Here dowsers have an important role to play. The ambient presence at a Small Pilgrim Place is not totally intangible, but it is essentially indescribable. Many, even most, people can sense that it is there, but quite what it is defies resolution. Those of a religious persuasion will tend to attribute it to their understanding of the divine. Those of a more rationalistic nature will try to unpick the threads until nothing remains, not even that magical feeling. Linking the two ends of this particular spectrum are dowsers. We can demonstrate, to anyone with an open mind, how intangible forces, stirred or concentrated by geology, underground water or leys (whatever they may be!) can have very marked effects on what any life form can sense at a pilgrim place. Occasionally, crossing water lines forming a spiral, crossing earth energy lines, also forming their own spiral at a different ‘wavelength’, plus one or more leys, will all coincide spatially – notably at holy wells. While this is not a comprehensive explanation of the spirit of place – and it is certainly not the only way of making sense of the new reality – it does provide a subtly different vocabulary for those seeking to understand the nature of those special places.

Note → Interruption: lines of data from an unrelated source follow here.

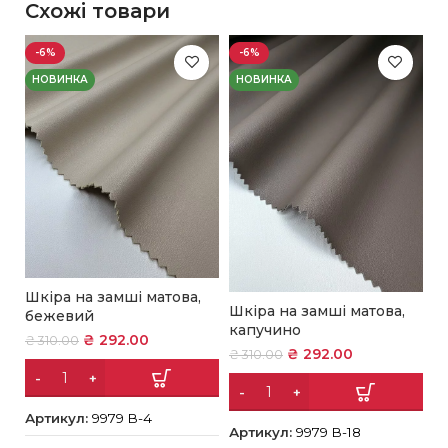
Схожі товари
-6%
-6%
НОВИНКА
НОВИНКА
Н
Шкіра на замші матова,
Ш
Шкіра на замші матова,
бежевий
о
капучино
₴
292.00
₴
310.00
₴
₴
292.00
₴
310.00
Артикул:
9979 В-4
А
Артикул:
9979 В-18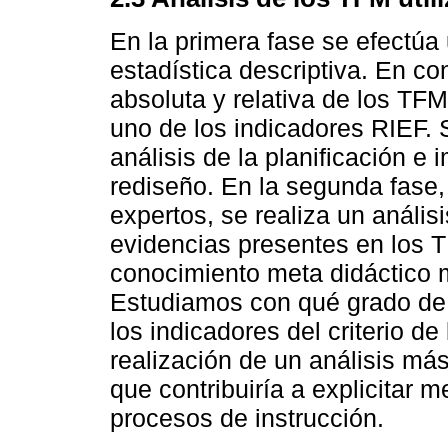
En la primera fase se efectúa 
estadística descriptiva. En co
absoluta y relativa de los TFM
uno de los indicadores RIEF. S
análisis de la planificación e
rediseño. En la segunda fase, 
expertos, se realiza un análisis
evidencias presentes en los T
conocimiento meta didáctico 
Estudiamos con qué grado de 
los indicadores del criterio de
realización de un análisis más
que contribuiría a explicitar m
procesos de instrucción.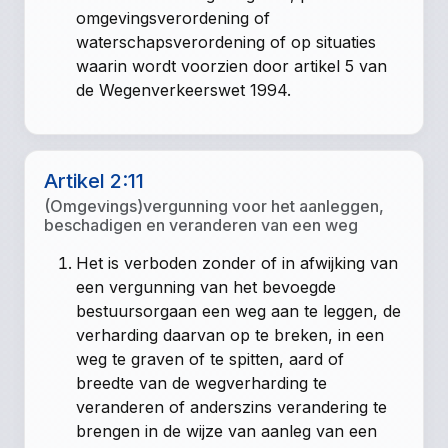
omgevingsverordening of
waterschapsverordening of op situaties
waarin wordt voorzien door artikel 5 van
de Wegenverkeerswet 1994.
Artikel 2:11
(Omgevings)vergunning voor het aanleggen,
beschadigen en veranderen van een weg
Het is verboden zonder of in afwijking van
een vergunning van het bevoegde
bestuursorgaan een weg aan te leggen, de
verharding daarvan op te breken, in een
weg te graven of te spitten, aard of
breedte van de wegverharding te
veranderen of anderszins verandering te
brengen in de wijze van aanleg van een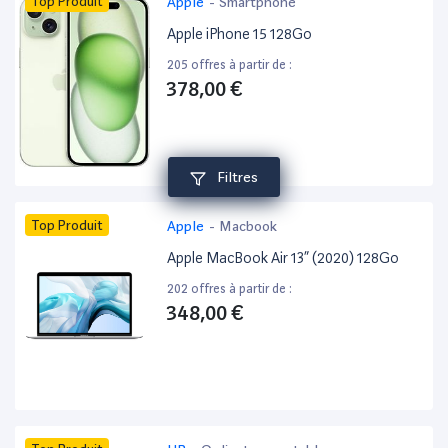
Top Produit
Apple
-
Smartphone
Apple iPhone 15 128Go
205 offres à partir de :
378,00 €
Filtres
Top Produit
Apple
-
Macbook
Apple MacBook Air 13” (2020) 128Go
202 offres à partir de :
348,00 €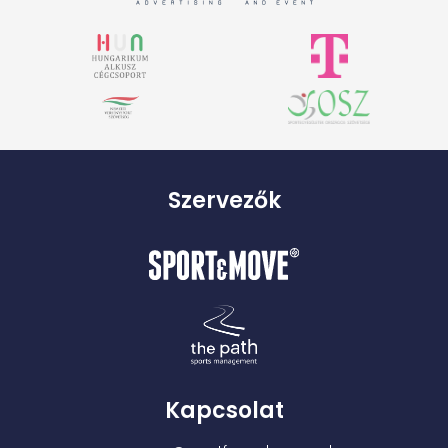
Szervezők
Kapcsolat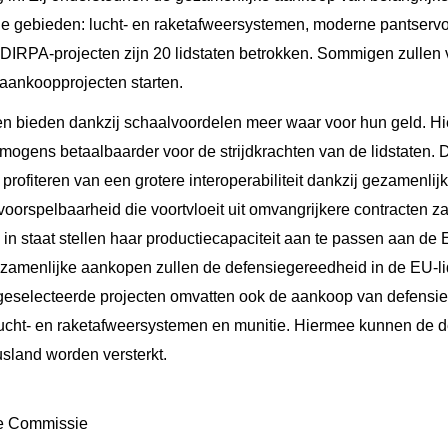
rie gebieden: lucht- en raketafweersystemen, moderne pantservo
DIRPA-projecten zijn 20 lidstaten betrokken. Sommigen zullen v
aankoopprojecten starten.
 bieden dankzij schaalvoordelen meer waar voor hun geld. H
mogens betaalbaarder voor de strijdkrachten van de lidstaten. D
 profiteren van een grotere interoperabiliteit dankzij gezamenli
voorspelbaarheid die voortvloeit uit omvangrijkere contracten z
n in staat stellen haar productiecapaciteit aan te passen aan de
zamenlijke aankopen zullen de defensiegereedheid in de EU-li
geselecteerde projecten omvatten ook de aankoop van defensi
ucht- en raketafweersystemen en munitie. Hiermee kunnen de d
sland worden versterkt.
e Commissie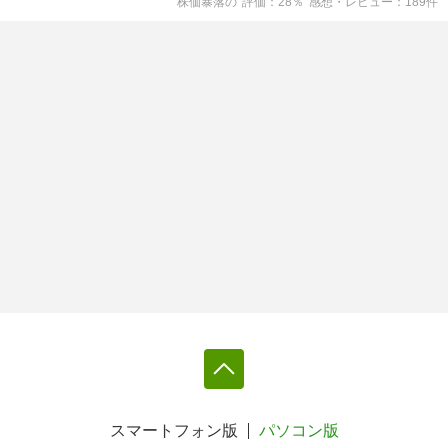
株価暴落
の
評価
28
％
感想・レビュー
189
件
スマートフォン版
パソコン版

We hope to go out with Terry again later in the year to have a look at some of his personal small pilgrim sites, to see if we can add any input to those coming to the subject from a theological or a technical angle – and just to enjoy going there.
Many thanks to Terry for – once again – taking the time to talk to us, and for battling through his presentation, despite having recently returned from the virally-challenged metropolis with a much reduced voice!